Ему стало смешно. В самом деле, чего он так испугался? Когда еще было так же страшно? Да-да, в первые дни на фронте. Он испугался не взрывов, а того воющего свиста, несшегося сверху, от которого цепенело все тело и пробирал озноб. А сегодня… сегодня тридцатый после Победы февраль, Какое же сегодня число? Позавчера, когда уходил из аула, было двадцать первое. Выходит, вчера — двадцать второе, а сегодня двадцать третье?.. Е-е, сегодня Сарыбай и хромой Касым надели лучшие свои костюмы и важно вышагивают по улицам, позвякивая фронтовыми медалями на груди. Ну, ничего, если сумка в бревенчатом домике цела, то Бахтияр не останется в накладе. А чего ж, — счастливо избежал смерти, к тому же сегодня двадцать третье… Не грех малость…

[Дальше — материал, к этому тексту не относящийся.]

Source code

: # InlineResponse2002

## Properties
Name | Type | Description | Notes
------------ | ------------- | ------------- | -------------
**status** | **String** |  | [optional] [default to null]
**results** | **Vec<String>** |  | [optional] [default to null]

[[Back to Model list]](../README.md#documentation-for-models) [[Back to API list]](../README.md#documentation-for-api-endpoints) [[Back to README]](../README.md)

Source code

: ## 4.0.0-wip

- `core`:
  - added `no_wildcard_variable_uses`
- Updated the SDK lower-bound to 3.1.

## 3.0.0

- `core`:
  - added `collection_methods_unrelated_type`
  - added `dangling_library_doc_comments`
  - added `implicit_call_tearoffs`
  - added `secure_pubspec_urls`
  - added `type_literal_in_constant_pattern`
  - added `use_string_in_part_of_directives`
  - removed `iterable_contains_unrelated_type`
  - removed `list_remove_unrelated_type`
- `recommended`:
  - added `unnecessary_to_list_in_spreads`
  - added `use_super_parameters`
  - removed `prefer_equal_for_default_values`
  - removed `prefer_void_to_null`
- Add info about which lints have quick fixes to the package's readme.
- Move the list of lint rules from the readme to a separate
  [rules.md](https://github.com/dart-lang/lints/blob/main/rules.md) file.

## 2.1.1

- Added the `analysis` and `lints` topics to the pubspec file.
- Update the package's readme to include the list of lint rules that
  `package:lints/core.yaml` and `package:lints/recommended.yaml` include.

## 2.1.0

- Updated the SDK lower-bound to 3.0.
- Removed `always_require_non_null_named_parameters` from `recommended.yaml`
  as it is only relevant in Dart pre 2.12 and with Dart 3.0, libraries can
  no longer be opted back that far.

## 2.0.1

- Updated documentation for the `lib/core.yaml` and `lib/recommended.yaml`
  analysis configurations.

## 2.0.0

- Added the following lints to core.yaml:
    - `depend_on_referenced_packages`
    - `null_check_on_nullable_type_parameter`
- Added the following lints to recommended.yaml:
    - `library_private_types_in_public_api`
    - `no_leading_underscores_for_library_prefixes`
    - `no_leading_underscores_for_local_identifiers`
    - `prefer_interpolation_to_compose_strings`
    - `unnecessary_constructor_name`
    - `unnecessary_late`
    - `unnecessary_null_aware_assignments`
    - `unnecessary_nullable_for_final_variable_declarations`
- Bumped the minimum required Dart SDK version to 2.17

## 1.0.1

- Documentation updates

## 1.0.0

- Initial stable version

Дверь проскрипела на всю лощину. В доме — хоть глаз выколи. Суп в казане остыл, огонь в очаге потух. Надо найти спички, зажечь лампу, наколоть щепок, развести очаг, а потом вздремнуть, пока закипит вода…
Повесил на стену ружье и. тулуп, начал искать лампу. Нашел, зажег, но она, почадив, потухла — кончился керосин. Вышел наружу. Прорубь, над которой свисал обледенелый тальник, затянулась корочкой льда, дном ведра он пробил ее, зачерпнул воды. Но таков, видно, упрямый создатель: как начнет кривиться, так совсем скосоротится. Еще утром на тропинку Бахтияр пролил воду, и вот, едва ступив на зеркальную гладкую поверхность, грохнулся наземь.

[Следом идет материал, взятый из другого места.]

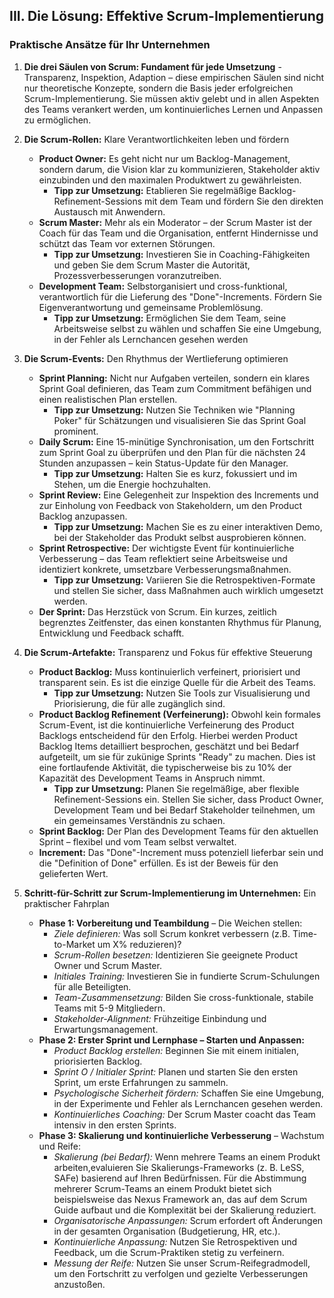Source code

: ## III. Die Lösung: Effektive Scrum-Implementierung

### Praktische Ansätze für Ihr Unternehmen

1. **Die drei Säulen von Scrum: Fundament für jede Umsetzung** - 
Transparenz, Inspektion, Adaption – diese empirischen Säulen sind nicht nur theoretische Konzepte, sondern die Basis jeder erfolgreichen Scrum-Implementierung. Sie müssen aktiv gelebt und in allen Aspekten des Teams verankert werden, um kontinuierliches Lernen und Anpassen zu ermöglichen.
2. **Die Scrum-Rollen:** Klare Verantwortlichkeiten leben und fördern
    - **Product Owner:** Es geht nicht nur um Backlog-Management, sondern darum, die Vision klar zu kommunizieren, Stakeholder aktiv einzubinden und den maximalen Produktwert zu gewährleisten.
        - **Tipp zur Umsetzung:** Etablieren Sie regelmäßige Backlog-Refinement-Sessions mit dem Team und fördern Sie den direkten Austausch mit Anwendern.
    - **Scrum Master:** Mehr als ein Moderator – der Scrum Master ist der Coach für das Team und die Organisation, entfernt Hindernisse und schützt das Team vor externen Störungen.
        - **Tipp zur Umsetzung:** Investieren Sie in Coaching-Fähigkeiten und geben Sie dem Scrum Master die Autorität, Prozessverbesserungen voranzutreiben.
    - **Development Team:** Selbstorganisiert und cross-funktional, verantwortlich für die Lieferung des "Done"-Increments. Fördern Sie Eigenverantwortung und gemeinsame Problemlösung.
        - **Tipp zur Umsetzung:** Ermöglichen Sie dem Team, seine Arbeitsweise selbst zu wählen und schaffen Sie eine Umgebung, in der Fehler als Lernchancen gesehen werden
3. **Die Scrum-Events:** Den Rhythmus der Wertlieferung optimieren
    - **Sprint Planning:** Nicht nur Aufgaben verteilen, sondern ein klares Sprint Goal definieren, das Team zum Commitment befähigen und einen realistischen Plan erstellen.
        - **Tipp zur Umsetzung:** Nutzen Sie Techniken wie "Planning Poker" für Schätzungen und visualisieren Sie das Sprint Goal prominent.
    - **Daily Scrum:** Eine 15-minütige Synchronisation, um den Fortschritt zum Sprint Goal zu überprüfen und den Plan für die nächsten 24 Stunden anzupassen – kein Status-Update für den Manager.
        - **Tipp zur Umsetzung:** Halten Sie es kurz, fokussiert und im Stehen, um die Energie hochzuhalten.
    - **Sprint Review:** Eine Gelegenheit zur Inspektion des Increments und zur Einholung von Feedback von Stakeholdern, um den Product Backlog anzupassen.
        - **Tipp zur Umsetzung:** Machen Sie es zu einer interaktiven Demo, bei der Stakeholder das Produkt selbst ausprobieren können.
    - **Sprint Retrospective:** Der wichtigste Event für kontinuierliche Verbesserung – das Team reflektiert seine Arbeitsweise und identiziert konkrete, umsetzbare Verbesserungsmaßnahmen.
        - **Tipp zur Umsetzung:** Variieren Sie die Retrospektiven-Formate und stellen Sie sicher, dass Maßnahmen auch wirklich umgesetzt werden.
    - **Der Sprint:** Das Herzstück von Scrum. Ein kurzes, zeitlich begrenztes Zeitfenster, das einen konstanten Rhythmus für Planung, Entwicklung und Feedback schafft.

4. **Die Scrum-Artefakte:** Transparenz und Fokus für effektive Steuerung
    - **Product Backlog:** Muss kontinuierlich verfeinert, priorisiert und transparent sein. Es ist die einzige Quelle für die Arbeit des Teams.
        - **Tipp zur Umsetzung:** Nutzen Sie Tools zur Visualisierung und Priorisierung, die für alle zugänglich sind.
    - **Product Backlog Refinement (Verfeinerung):** Obwohl kein formales Scrum-Event, ist die kontinuierliche Verfeinerung des Product Backlogs entscheidend für den Erfolg. Hierbei werden Product Backlog Items detailliert besprochen, geschätzt und bei Bedarf aufgeteilt, um sie für zukünige Sprints "Ready" zu machen. Dies ist eine fortlaufende Aktivität, die typischerweise bis zu 10% der Kapazität des Development Teams in Anspruch nimmt.
        - **Tipp zur Umsetzung:** Planen Sie regelmäßige, aber flexible Refinement-Sessions ein. Stellen Sie sicher, dass Product Owner, Development Team und bei Bedarf Stakeholder teilnehmen, um ein gemeinsames Verständnis zu schaen.
    - **Sprint Backlog:** Der Plan des Development Teams für den aktuellen Sprint – flexibel und vom Team selbst verwaltet.
    - **Increment:** Das "Done"-Increment muss potenziell lieferbar sein und die "Definition of Done" erfüllen. Es ist der Beweis für den gelieferten Wert.

5. **Schritt-für-Schritt zur Scrum-Implementierung im Unternehmen:** Ein praktischer Fahrplan
    - **Phase 1: Vorbereitung und Teambildung** – Die Weichen stellen:
        - *Ziele definieren:* Was soll Scrum konkret verbessern (z.B. Time-to-Market um X% reduzieren)?
        - *Scrum-Rollen besetzen:* Identizieren Sie geeignete Product Owner und Scrum Master.
        - *Initiales Training:* Investieren Sie in fundierte Scrum-Schulungen für alle Beteiligten.
        - *Team-Zusammensetzung:* Bilden Sie cross-funktionale, stabile Teams mit 5-9 Mitgliedern.
        - *Stakeholder-Alignment:* Frühzeitige Einbindung und Erwartungsmanagement.
    - **Phase 2: Erster Sprint und Lernphase – Starten und Anpassen:**
        - *Product Backlog erstellen:* Beginnen Sie mit einem initialen, priorisierten Backlog.
        - *Sprint O / Initialer Sprint:* Planen und starten Sie den ersten Sprint, um erste Erfahrungen zu sammeln.
        - *Psychologische Sicherheit fördern:* Schaffen Sie eine Umgebung, in der Experimente und Fehler als Lernchancen gesehen werden.
        - *Kontinuierliches Coaching:* Der Scrum Master coacht das Team intensiv in den ersten Sprints.
    - **Phase 3: Skalierung und kontinuierliche Verbesserung** – Wachstum und Reife:
        - *Skalierung (bei Bedarf):* Wenn mehrere Teams an einem Produkt arbeiten,evaluieren Sie Skalierungs-Frameworks (z. B. LeSS, SAFe) basierend auf Ihren Bedürfnissen. Für die Abstimmung mehrerer Scrum-Teams an einem Produkt bietet sich beispielsweise das Nexus Framework an, das auf dem Scrum Guide aufbaut und die Komplexität bei der Skalierung reduziert.
        - *Organisatorische Anpassungen:* Scrum erfordert oft Änderungen in der gesamten Organisation (Budgetierung, HR, etc.).
        - *Kontinuierliche Anpassung:* Nutzen Sie Retrospektiven und Feedback, um die Scrum-Praktiken stetig zu verfeinern.
        - *Messung der Reife:* Nutzen Sie unser Scrum-Reifegradmodell, um den Fortschritt zu verfolgen und gezielte Verbesserungen anzustoßen.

— Чтоб отца твоего!.. — зло отпустил он ругательство неизвестно по чьему адресу, потирая ушибленный затылок. Отлежался, пока прошел звон в ушах, встал, добрел до избы и с порога швырнул в сени пустые ведра. Насквозь промокший легкий чапан успел промерзнуть, позванивал. Стараясь не обращать внимания на нестерпимую боль в окоченевших пальцах, развел в очаге огонь. Слабые язычки пламени побежали по тоненьким щепкам. На бревенчатых стенах избушки, уже начавших подгнивать, заиграл красноватый отблеск. Бахтияр сидел на низком чурбаке перед очагом, подавшись всем телом к огню, а руки протянул чуть не в самое пламя, они почернели, будто обугленные. Жырыккулак пристроился тут же, рядом, и занялся поисками блох у себя в шерсти. Временами темноту прорезали постреливающие искры, тогда пес настороженно поднимал голову и с беспокойством смотрел на огонь.
От тулупа Бахтияра поднимался пар, его тоненькие вьющиеся струйки замысловато плясали в воздухе. Чуть отогревшись, лесник вытащил из сумки на топчане хлеб, куски холодного мяса, луковицу, потом долго и сосредоточенно жевал, двигая сильными челюстями.
Жырыккулак, повизгивая, потянулся, несколько раз рванул когтями по полу и уставился на сумку. Пес просил есть. Бахтияр бросил псу хлеба и мяса. Тот благодарно лизнул хозяину руку и принялся за свого долю.
Бахтияр отодвинулся от очага, в котором уже не было недавних робких язычков пламени — сплошной огонь безудержно заполнил все нутро печи и неистово, буйно вырывался наружу, недовольно гудел. Стало жарко. По делу объездчика блаженно разлилась горячая волна.